- Extrait fourni -
----
Cette histoire de version, j'en suis conscient, n'est qu'une péripétie infime ; mais comment ne pas y voir un symbole ? Irresponsable ou délibérément revanchard, ce retour à l'ancien m'aura enseigné une chose : l'Histoire n'avance pas, elle se balance. Ou alors, soyons optimiste, elle est un fleuve tout en méandres où l'on n'a pas fini de ramer.

Mais le danger ne vient pas seulement du passé ! J'entends de plus en plus un discours néo-scientiste et totalisant qui vise à tout contrôler, rationaliser, standardiser, pasteuriser — et là je me demande si l'avènement de ma bien-aimée Europe a toujours un rôle positif... On nous demande, avec une insistance accrue, de faire subir à nos élèves des batteries de tests communes à tout le pays, et bientôt sans doute à tous nos pays. Si je freine tant que je peux, si j'ai toujours boycotté ou du moins saboté ces tests, c'est par expérience, étant trop conscient de la relativité des notes, du danger de tous ces chiffres apparemment si précis, si flous en fait et si trompeurs.
----
- Données fournies -
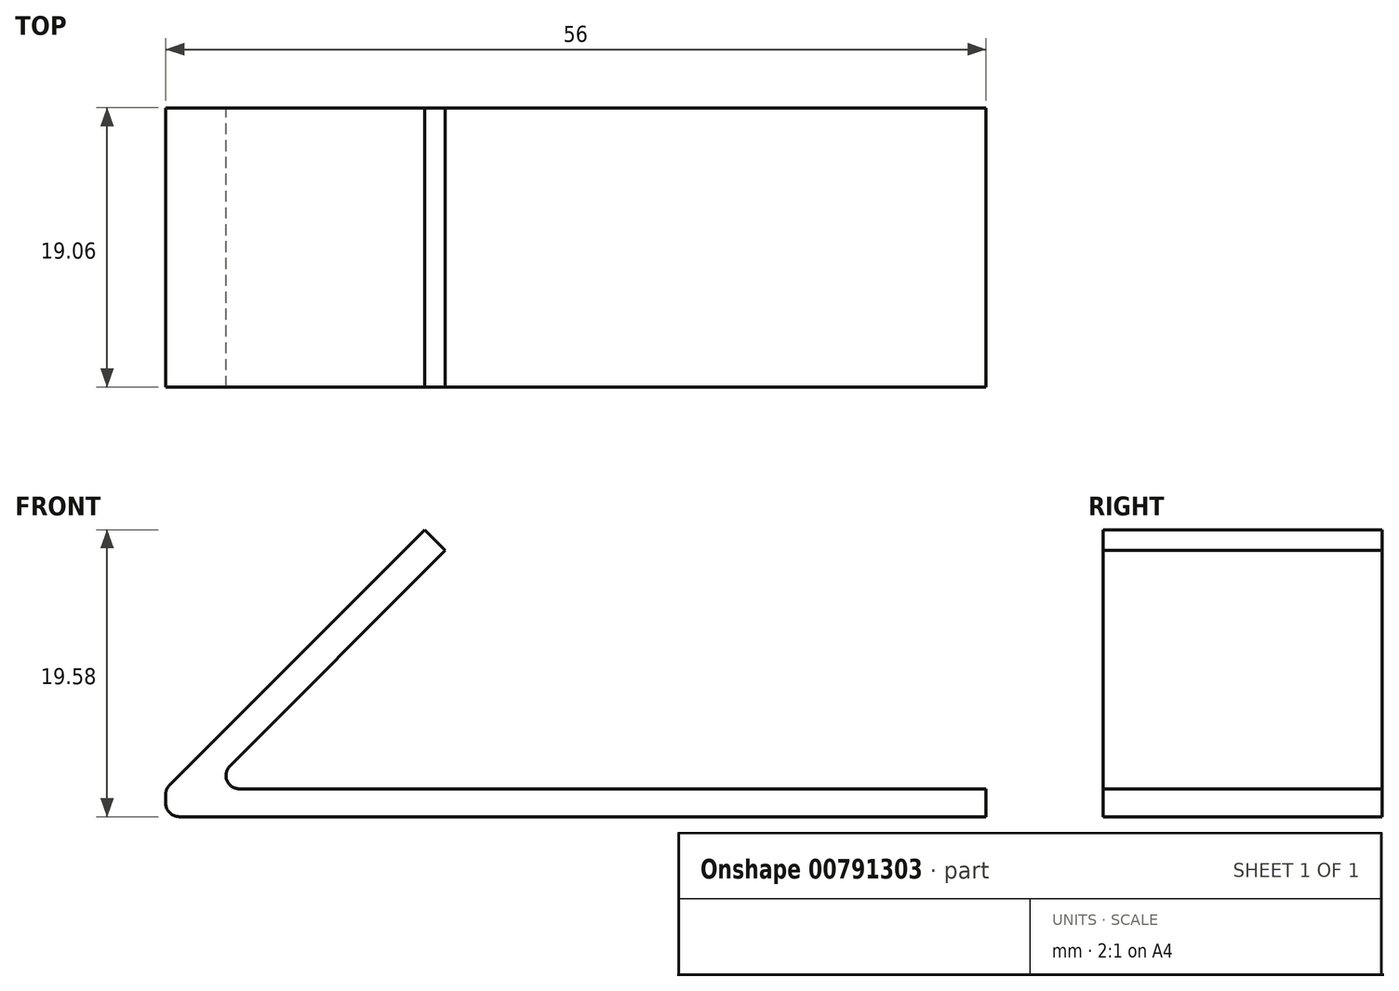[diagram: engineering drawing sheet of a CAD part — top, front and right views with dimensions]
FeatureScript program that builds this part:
----
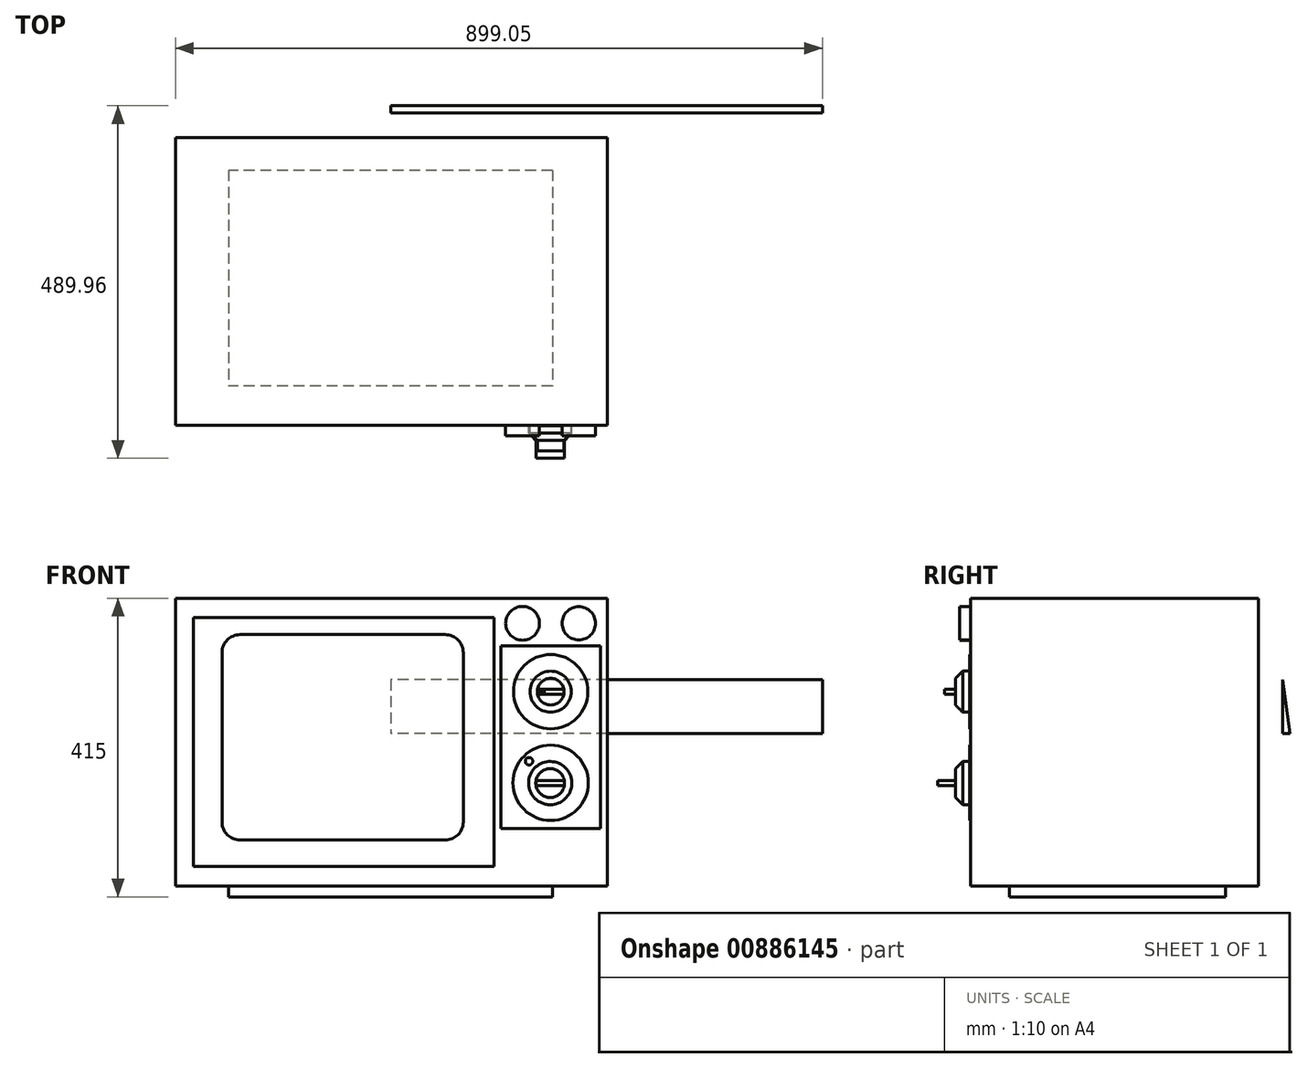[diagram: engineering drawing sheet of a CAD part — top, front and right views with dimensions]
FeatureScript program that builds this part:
----
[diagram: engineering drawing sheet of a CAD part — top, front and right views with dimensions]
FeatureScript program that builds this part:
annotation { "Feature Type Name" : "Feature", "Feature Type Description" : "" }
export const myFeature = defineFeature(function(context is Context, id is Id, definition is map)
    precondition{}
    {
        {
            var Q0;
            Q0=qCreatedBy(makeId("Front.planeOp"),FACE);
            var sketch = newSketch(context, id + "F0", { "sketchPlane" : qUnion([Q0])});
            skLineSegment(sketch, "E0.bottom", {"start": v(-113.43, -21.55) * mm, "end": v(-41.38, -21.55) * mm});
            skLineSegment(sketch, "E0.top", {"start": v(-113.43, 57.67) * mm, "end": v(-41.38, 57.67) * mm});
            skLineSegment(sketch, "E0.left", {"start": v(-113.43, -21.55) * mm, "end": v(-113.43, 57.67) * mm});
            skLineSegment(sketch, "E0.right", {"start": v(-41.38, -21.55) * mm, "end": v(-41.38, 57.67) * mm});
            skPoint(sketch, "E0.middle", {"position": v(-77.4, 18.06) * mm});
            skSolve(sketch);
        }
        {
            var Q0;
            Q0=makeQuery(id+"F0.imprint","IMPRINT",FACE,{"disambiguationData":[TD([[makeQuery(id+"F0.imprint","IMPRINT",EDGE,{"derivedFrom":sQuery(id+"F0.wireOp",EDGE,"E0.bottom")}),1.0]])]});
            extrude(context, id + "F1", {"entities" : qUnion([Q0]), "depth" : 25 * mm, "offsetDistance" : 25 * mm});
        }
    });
----
- Consigne 1 -
Reproduisez le passage de l'extrait allant de « Mais le danger » à « et si trompeurs. ».
- Consigne 2 -
D'après l'extrait, que fait l'Histoire au lieu d'avancer ?
- Consigne 3 -
Prolongez l'extrait au-delà de sa dernière phrase.
Les données fournies ne sont d'aucune utilité ici.

- Réponse 1 -
Mais le danger ne vient pas seulement du passé ! J'entends de plus en plus un discours néo-scientiste et totalisant qui vise à tout contrôler, rationaliser, standardiser, pasteuriser — et là je me demande si l'avènement de ma bien-aimée Europe a toujours un rôle positif... On nous demande, avec une insistance accrue, de faire subir à nos élèves des batteries de tests communes à tout le pays, et bientôt sans doute à tous nos pays. Si je freine tant que je peux, si j'ai toujours boycotté ou du moins saboté ces tests, c'est par expérience, étant trop conscient de la relativité des notes, du danger de tous ces chiffres apparemment si précis, si flous en fait et si trompeurs.

- Réponse 2 -
Elle se balance.

- Réponse 3 -
Et puis que vont-ils en faire, là-haut, de tous ces résultats ? Que vont-ils vouloir nous imposer ? La vraie raison, c'est mon besoin d'indépendance — mon instinct puérilement libertaire, si l'on veut. Je n'aimerais pas qu'on nous force à faire tous la même chose. L'école n'est pas une industrie. Nos chers petits ne sont pas des poulets de batterie. Certains me verraient bien en producteur de vache-qui-rit ; moi je n'ai qu'un désir, fabriquer jusqu'au bout dans mon coin, en petit artisan bricolo, avec mes recettes à moi, mon humble fromage de Chèvres.